ATLANTA — In this age of sophisticated smartphones and caller ID, it's fair to wonder if Amanda Doherty – like most perpetually stimulated college-aged students of her ilk – had given pause to answering the phone, given the unfamiliar number.

After all, who could she possibly know from the Augusta, Georgia area code?

Doherty took the call anyway. 

What happened next would become a life-changing moment.

"I got a phone call. It was from Augusta," Doherty told 11Alive Sports' Wes Blankenship earlier in the week. "I guess a few people had decided not to play ... and that I could play. Of course I was going to play. You can't turn that down."

That event would be the inaugural Augusta National Women's Amateur Championship, the first-ever women's tournament on the same hallowed grounds of The Masters – perhaps the most storied golf event in the world.

At the very least, it's the most picturesque championship in professional golf. 

Graced by the pristine, yet formidable Amen Corner and every hole bearing the name of a luminous tree or shrub on the grounds (Pink Dogwood, Flowering Peach, Yellow Jasmine, Carolina Cherry, White Dogwood, Chinese Fir, Redbud, etc.), Augusta National remains an unspoiled, visually stunning treasure – especially at the height of spring renewal (full bloom).

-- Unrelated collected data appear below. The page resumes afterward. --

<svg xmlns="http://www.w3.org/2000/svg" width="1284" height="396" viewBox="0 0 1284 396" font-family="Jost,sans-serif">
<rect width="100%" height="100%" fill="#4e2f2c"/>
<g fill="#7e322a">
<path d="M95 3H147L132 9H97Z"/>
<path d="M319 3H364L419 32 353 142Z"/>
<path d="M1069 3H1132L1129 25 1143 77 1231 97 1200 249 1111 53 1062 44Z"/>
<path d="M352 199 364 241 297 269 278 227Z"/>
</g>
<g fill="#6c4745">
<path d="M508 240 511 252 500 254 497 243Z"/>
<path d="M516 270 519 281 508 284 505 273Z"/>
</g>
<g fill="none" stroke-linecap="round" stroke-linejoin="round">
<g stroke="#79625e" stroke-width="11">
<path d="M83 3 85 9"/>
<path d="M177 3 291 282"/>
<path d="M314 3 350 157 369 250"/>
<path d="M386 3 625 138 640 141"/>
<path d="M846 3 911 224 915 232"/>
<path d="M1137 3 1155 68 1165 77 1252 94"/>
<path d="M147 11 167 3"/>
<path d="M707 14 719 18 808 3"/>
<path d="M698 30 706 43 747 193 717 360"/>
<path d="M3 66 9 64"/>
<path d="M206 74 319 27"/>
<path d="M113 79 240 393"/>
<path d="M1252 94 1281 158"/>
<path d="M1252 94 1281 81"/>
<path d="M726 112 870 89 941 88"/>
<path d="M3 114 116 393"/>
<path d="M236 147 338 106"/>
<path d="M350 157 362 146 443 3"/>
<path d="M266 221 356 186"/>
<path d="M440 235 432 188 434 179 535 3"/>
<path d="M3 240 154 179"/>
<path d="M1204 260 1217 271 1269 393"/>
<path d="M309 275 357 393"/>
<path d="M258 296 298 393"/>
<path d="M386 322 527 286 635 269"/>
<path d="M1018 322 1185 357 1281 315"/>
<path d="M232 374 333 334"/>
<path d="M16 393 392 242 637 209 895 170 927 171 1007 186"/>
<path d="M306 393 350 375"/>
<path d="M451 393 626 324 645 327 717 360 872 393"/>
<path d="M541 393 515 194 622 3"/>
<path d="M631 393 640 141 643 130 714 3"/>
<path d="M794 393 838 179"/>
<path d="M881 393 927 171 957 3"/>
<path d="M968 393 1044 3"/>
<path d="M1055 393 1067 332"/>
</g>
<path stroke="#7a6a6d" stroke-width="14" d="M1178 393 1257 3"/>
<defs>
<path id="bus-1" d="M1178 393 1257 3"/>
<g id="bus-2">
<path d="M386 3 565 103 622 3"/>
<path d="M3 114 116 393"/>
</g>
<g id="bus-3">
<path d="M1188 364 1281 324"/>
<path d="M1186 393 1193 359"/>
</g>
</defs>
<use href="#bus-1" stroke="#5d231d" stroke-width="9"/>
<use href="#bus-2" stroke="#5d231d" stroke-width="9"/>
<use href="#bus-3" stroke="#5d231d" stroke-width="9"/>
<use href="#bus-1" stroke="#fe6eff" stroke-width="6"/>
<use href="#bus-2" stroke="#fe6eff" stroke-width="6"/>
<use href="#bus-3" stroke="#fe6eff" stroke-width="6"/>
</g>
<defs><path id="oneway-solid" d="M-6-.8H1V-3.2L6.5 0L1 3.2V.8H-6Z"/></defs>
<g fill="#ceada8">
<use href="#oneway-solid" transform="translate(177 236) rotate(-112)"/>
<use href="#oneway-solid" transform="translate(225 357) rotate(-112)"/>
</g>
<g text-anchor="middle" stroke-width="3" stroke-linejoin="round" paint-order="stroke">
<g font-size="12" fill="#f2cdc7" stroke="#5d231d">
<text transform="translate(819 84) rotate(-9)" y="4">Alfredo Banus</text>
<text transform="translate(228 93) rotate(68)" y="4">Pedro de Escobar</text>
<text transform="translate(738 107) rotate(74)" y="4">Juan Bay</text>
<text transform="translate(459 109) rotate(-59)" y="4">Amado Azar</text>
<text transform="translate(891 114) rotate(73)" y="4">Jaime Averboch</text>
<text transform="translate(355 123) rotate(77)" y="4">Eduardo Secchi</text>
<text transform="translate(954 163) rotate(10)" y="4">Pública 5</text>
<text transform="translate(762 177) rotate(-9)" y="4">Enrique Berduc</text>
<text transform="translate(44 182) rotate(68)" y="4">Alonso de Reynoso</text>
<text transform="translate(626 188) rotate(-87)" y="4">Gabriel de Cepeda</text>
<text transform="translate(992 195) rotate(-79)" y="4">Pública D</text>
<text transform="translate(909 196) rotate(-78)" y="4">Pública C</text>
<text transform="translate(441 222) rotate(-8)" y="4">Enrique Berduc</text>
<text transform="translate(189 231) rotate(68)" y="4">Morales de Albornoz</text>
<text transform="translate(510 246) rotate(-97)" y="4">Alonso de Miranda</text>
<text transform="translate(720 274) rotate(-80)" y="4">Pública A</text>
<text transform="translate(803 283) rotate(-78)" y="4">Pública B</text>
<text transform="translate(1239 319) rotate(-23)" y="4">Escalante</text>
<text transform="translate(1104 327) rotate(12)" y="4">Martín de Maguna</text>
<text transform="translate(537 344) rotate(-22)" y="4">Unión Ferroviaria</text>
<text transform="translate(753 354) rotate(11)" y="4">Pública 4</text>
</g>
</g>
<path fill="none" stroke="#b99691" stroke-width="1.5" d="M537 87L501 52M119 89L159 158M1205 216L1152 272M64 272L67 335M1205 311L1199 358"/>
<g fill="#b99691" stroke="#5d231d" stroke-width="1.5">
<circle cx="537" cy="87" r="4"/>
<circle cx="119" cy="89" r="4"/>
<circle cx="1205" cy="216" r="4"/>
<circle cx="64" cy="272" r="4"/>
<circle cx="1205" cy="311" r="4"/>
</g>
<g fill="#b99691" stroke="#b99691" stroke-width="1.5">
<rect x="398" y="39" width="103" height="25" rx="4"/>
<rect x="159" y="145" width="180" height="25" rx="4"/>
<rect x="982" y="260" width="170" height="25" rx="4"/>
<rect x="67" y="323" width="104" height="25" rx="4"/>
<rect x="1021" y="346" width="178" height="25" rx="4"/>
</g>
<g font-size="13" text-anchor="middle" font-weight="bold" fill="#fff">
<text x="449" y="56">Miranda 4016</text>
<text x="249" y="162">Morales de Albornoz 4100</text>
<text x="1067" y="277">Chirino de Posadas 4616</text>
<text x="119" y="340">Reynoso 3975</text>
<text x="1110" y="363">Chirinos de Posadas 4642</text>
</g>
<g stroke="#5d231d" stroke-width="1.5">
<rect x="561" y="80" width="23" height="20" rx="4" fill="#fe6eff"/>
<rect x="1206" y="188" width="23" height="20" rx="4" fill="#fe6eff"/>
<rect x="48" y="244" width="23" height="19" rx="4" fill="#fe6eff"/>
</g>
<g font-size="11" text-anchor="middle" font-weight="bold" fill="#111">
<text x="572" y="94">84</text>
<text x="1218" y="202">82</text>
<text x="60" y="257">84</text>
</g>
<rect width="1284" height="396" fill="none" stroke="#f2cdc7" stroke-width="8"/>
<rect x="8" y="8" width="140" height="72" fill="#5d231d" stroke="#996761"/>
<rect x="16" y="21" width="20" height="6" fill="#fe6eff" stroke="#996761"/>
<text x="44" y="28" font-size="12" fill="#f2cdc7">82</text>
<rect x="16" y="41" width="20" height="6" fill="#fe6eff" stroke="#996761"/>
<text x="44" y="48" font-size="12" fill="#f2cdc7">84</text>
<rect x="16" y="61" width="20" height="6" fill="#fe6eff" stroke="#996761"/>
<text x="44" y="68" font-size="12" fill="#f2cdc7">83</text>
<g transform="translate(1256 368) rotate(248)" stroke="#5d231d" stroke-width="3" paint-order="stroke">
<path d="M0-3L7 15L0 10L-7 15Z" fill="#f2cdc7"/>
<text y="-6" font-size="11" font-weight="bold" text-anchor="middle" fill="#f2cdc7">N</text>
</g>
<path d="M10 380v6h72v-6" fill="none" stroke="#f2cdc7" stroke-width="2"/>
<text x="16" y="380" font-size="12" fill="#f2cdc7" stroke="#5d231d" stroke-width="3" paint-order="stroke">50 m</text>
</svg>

Doherty will get her chance at Augusta National glory in early April. For the ANWAC competition, 72 women golfers will undertake the first two rounds at Champions Retreat Golf Club in Augusta. 

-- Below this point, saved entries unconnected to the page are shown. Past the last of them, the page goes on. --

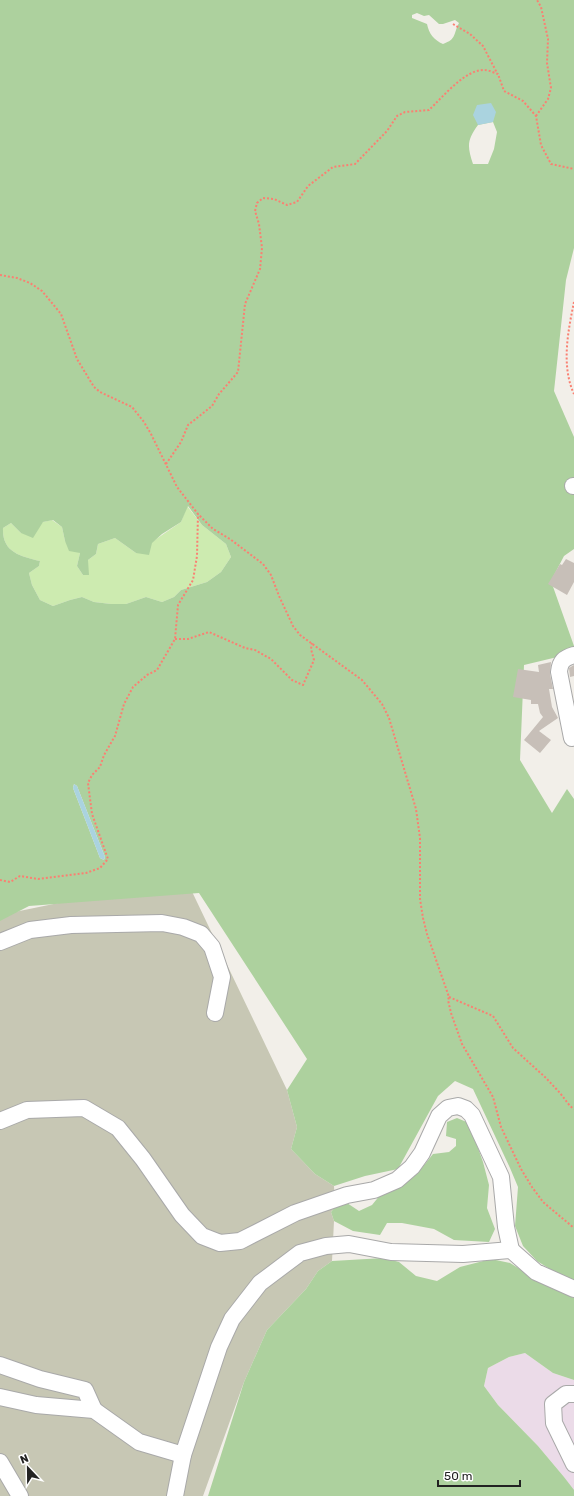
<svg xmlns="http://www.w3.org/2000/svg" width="574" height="1496" font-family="Rubik,sans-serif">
	<rect width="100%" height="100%" fill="#f2efe9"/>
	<path fill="#ebdbe8" d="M525,1353L553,1373L574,1380V1492L564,1477L538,1446L498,1405L484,1386L488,1368L509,1357Z"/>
	<path fill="#c7c7b4" d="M185,877L287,1090L297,1127L291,1149L315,1174L334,1186L335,1207L331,1212L334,1221L332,1261L318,1271L306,1289L267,1330L244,1382L203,1496H0V915Z"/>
	<path fill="#cdebb0" d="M187,506L202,525L226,544L231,557L221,572L207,582L181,590L174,597L162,602L146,597L126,604H111L94,602L82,597L70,600L53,606L40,600L32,585L29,573L39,566L40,561C20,556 2,552 3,528L11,523L21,533L43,522L52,520L62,527L65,541L80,553L77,566L83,575H88V560L96,554L98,544L115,538L136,553L181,522Z"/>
	<g fill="#add19e" fill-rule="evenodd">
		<path d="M0,0H574V248L566,280L554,391L574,437V549L564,556L551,581L574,646V653L524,665L520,760L552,813L567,789L574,799V1280L561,1276L537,1261L523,1246L515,1226L518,1187L510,1168L473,1089L455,1081L438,1096L398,1169L365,1176L334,1186L315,1174L291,1149L297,1127L287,1090L307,1059L199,893L29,906L0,921ZM417,13L424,16L429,15L439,24H443L455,20L459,23C453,34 457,39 443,44C434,40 429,34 427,24L412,18V15ZM493,122L497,132L494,149L488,164H473C467,146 467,140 478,125ZM188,506L202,525L226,544L231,557L221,572L207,582L181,590L174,597L162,602L146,597L126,604H111L94,602L82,597L70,600L53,606L40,600L32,585L29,573L39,566L40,561C20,556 2,552 3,528L11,523L21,533L33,538L43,522L53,520L62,527L65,541L69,551L80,553L77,566L83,575H89L88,560L96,554L98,544L115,538L136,553L149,555L152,543L162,534L181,522ZM74,784L77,786L105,857L104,860L100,858L73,788Z"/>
		<path d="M457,1118L469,1123L483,1162L489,1185L487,1208L495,1229L489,1242L454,1240L434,1229L402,1223H387L380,1235L353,1231L334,1221L331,1212L335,1207L347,1203L359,1211L372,1205L381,1194L417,1174L433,1154L449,1152L456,1146V1139L446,1136L447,1122Z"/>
		<path d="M384,1258L399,1262L416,1276L437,1281L460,1267L491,1259L510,1263L549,1287L574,1298V1380L553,1373L525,1353L509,1357L488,1368L484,1386L498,1405L538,1446L564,1477L574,1490V1496H208L244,1382L267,1330L306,1289L318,1271L332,1261Z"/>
	</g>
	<g fill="#aad3df">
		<path d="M491,103L496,112L493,122L478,125L473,115L477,105Z"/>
		<path d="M74,784L77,786L105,857L104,860L100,858L73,788Z"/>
	</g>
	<g fill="#c7bfb8">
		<path d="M566,559L574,563V582L567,595L548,584L560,564L562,565Z"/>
		<path d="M551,662L550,674L553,689H549L552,707L558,718L539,731L551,740L540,753L524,740L543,717L540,713L538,704H531V700L513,697L518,669L539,672L538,665Z"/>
		<path d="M574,665V676L570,677L569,668Z"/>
	</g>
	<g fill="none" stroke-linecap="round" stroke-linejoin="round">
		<g stroke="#a9a9a9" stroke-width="18">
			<g id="minor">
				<path d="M573,486H574"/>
				<path d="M572,738L559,672C560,661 564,658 574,655"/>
				<path d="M0,942L30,930L71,925L162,923L183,927L201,934L212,947L222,977L215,1013"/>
				<path d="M0,1121L27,1110L84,1108L118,1128L143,1159L182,1215L202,1236L220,1243L240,1241L295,1213L347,1195L374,1190L397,1180L412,1167L422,1153L439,1116L448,1108L458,1106L466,1109L472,1115L501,1177L506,1227L511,1250"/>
				<path d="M0,1365L40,1379L85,1390L94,1410"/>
				<path d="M574,1394H566L553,1404L554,1423L574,1464"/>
				<path d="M0,1397L36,1405L94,1410L139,1442L183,1455"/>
				<path d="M0,1462L20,1496"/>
				<path d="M175,1496L183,1455L219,1347L232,1319L260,1283L300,1253L326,1246L349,1244L391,1252L463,1254L511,1250L536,1272L574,1289"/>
			</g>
		</g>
		<g stroke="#fa8072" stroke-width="2" stroke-dasharray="2 2" stroke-linecap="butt">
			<path d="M453,24L470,34L483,46L497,73"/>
			<path d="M536,116L548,99L551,88L547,63L548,39L541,7L537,0"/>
			<path d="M0,275L17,278L30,283L42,291L52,303L61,314L77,359L94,387L100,392L132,407L144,422L151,434L177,487L198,514L213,529L230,539L263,564L271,575L279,596L293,626L300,635L362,680L382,704L389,718L416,809L420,838V899L423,918L427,934L449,997L448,1000L451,1013L462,1044L493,1097L501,1127L521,1169L532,1187L543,1202L574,1228"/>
			<path d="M574,302C568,331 561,366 574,394"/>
			<path d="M166,464L181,442L188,425L212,406L219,394L238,372L245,304L260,269L262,248L259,224L255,211L257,203L263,198L274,199L287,205L297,202L308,186L333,167L355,164L387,131L397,116L405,112L429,110C443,97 465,69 485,70C489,70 494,73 498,74L504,91L523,101L536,116L541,145L551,164L574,169"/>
			<path d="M175,639H188L209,632L245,648L255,650L271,659L292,680L303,685L314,660L311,649L312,643"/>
			<path d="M0,880L10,882L20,876L38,879L86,873L100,868L108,859L92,814L88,783L92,775L100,767L104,755L115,736L124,704L133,687L147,675L157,670L175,639L178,605L193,580L197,556L198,514"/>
			<path d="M449,997L493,1016L513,1048L546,1078L560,1093L570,1106L574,1109"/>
		</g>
		<use href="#minor" stroke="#fff" stroke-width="16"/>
	</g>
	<g transform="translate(28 1468) rotate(338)" stroke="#ffffff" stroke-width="3" paint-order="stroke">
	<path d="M0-3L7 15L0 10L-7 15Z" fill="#222222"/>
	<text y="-6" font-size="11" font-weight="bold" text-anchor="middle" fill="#222222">N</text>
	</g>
	<path d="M438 1480v6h82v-6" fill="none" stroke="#222222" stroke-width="2"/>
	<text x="444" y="1480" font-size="12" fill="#222222" stroke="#ffffff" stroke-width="3" paint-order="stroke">50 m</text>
</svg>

After that, the 30 lowest scores (including ties) will play the final round at Augusta National ... perusing the same course that made household names of legends Bobby Jones, Sam Snead, Byron Nelson, Arnold Palmer, Jack Nicklaus, Gary Player, Seve Ballesteros and Tiger Woods.

"Obviously, I want to make the cut (after 36 holes)," says Doherty, a graduate of The Galloway School in Atlanta. "But I don't want to do much thinking about how amazing it would be."

Making the final stage at Augusta National will be some challenge. There was essentially room for only the top 30 amateur Americans, allowing for invitations to other world-renowned amateurs. 

"At the time, I was (ranked 33rd), and a couple of people decided not to play," recalls Doherty.

Who would turn down a chance at Augusta National? 

It's a daunting notion, for sure. On the plus side, Doherty – an Honorable Mention All-American in 2018 (fall stroke average per round: 72) – won't have time for pitying those who declined the invite.

Right now, it's all about making the most of a lifetime opportunity.

And if the golf gods have a say in the matter ... it could represent Doherty's chance to make history, in terms of becoming Augusta National's first-ever women's champion.

"I think this is huge for women's golf," says Doherty, while celebrating how women first gained membership into Augusta National seven years ago. "This is a chance to put women's amateur golf on the map."